Tarife kararları tamamen Trump’ın kontrolünde değil
Ekonominin ve piyasaların işleyişi de büyük oranda böyledir. Takip edebildiğiniz ya da sosyal medyada önünüze gelen binlerce şeyin arasında olanı biteni daha iyi anlamak adına bazılarını ayıklarsınız, istediğiniz sonuçları alamazsanız, yaptığınız filtrelemeyi değiştirirsiniz. Normal koşullar altında olmadığımız herkesin malumu diye düşünüyorum.
ABD Başkanı Trump’ın gümrük tarifeleri konusunda ocak ayından bu yana yaptıkları ve bunun piyasaya yansımalarından bahsediyorum. Konu tamamen Trump’ın elinde ve kontrolünde de değil. ABD’de bir mahkemenin gümrük tarifelerine dair aldığı karar, kuvvetler ayrılığı olan bir ülkede başkan da olsanız her kararı alamayacağınız, alsanız bile uygulamayacağınız anlamına geliyor.

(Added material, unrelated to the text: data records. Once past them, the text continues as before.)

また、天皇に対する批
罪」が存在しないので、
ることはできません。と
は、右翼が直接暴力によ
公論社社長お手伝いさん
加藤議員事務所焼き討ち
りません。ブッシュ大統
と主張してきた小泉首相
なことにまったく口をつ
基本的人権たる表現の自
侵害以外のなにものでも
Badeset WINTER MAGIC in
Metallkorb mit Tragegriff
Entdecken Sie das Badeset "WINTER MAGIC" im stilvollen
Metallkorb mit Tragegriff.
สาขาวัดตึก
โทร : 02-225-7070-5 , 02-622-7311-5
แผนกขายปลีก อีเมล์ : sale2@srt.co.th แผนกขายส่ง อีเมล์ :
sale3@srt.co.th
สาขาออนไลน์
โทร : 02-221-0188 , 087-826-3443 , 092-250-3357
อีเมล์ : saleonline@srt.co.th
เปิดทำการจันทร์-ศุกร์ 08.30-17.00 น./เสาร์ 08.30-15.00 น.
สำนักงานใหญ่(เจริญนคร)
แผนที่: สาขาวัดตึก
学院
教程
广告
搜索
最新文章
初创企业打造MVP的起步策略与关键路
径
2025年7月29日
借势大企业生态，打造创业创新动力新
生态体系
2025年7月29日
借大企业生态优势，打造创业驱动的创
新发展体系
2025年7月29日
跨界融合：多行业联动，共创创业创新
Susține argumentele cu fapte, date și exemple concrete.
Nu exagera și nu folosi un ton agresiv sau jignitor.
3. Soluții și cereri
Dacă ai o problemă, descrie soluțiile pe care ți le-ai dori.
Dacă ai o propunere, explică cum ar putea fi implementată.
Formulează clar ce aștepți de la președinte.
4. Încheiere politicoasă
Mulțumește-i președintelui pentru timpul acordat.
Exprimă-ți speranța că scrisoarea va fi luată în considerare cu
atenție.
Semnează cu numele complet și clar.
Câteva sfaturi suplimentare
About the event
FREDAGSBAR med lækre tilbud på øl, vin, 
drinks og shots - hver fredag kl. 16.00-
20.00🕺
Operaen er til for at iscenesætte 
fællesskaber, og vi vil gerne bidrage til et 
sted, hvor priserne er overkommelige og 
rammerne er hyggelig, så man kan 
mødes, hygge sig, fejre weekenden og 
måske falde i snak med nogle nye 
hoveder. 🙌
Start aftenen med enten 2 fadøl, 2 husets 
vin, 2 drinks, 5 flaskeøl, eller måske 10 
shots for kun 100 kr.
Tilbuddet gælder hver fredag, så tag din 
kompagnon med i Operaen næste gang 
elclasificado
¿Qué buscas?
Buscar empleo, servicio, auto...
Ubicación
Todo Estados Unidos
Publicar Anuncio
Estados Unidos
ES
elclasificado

Gümrük tarifesi kararlarının etkisi geçicidir
Fed yetkililerinin önceki aylarda dedikleri gibi aslında gümrük tarifelerine ilişkin kararların etkisi geçicidir, uluslararası ticaret bir müddet tökezledikten sonra yeni bir dengeye kavuşur, teori bize bunu söylüyor en azından.
Ancak Trump gibi öngörülmesi zor ve geçen başkanlık dönemine göre kendi deyimiyle “sistemi öğrendiği” için daha mahir bir başkanın yaptıkları belki gürültü değil de sinyalin kendisidir? 2008 sonrası global merkez bankalarının bilançolarını düzenli olarak büyüttüğü dönemde hatırlarsınız “Fed put” diye bir kavram vardı.
Yani piyasa kötüye giderken Fed bir şekilde müdahale eder ve piyasa dostu bir hamle yapar şeklinde düşünülürdü. Peki önümüzdeki dört yıl da bu sefer “Trump call” gibi yeni bir kavram ortaya çıkabilir mi, hep birlikte göreceğiz.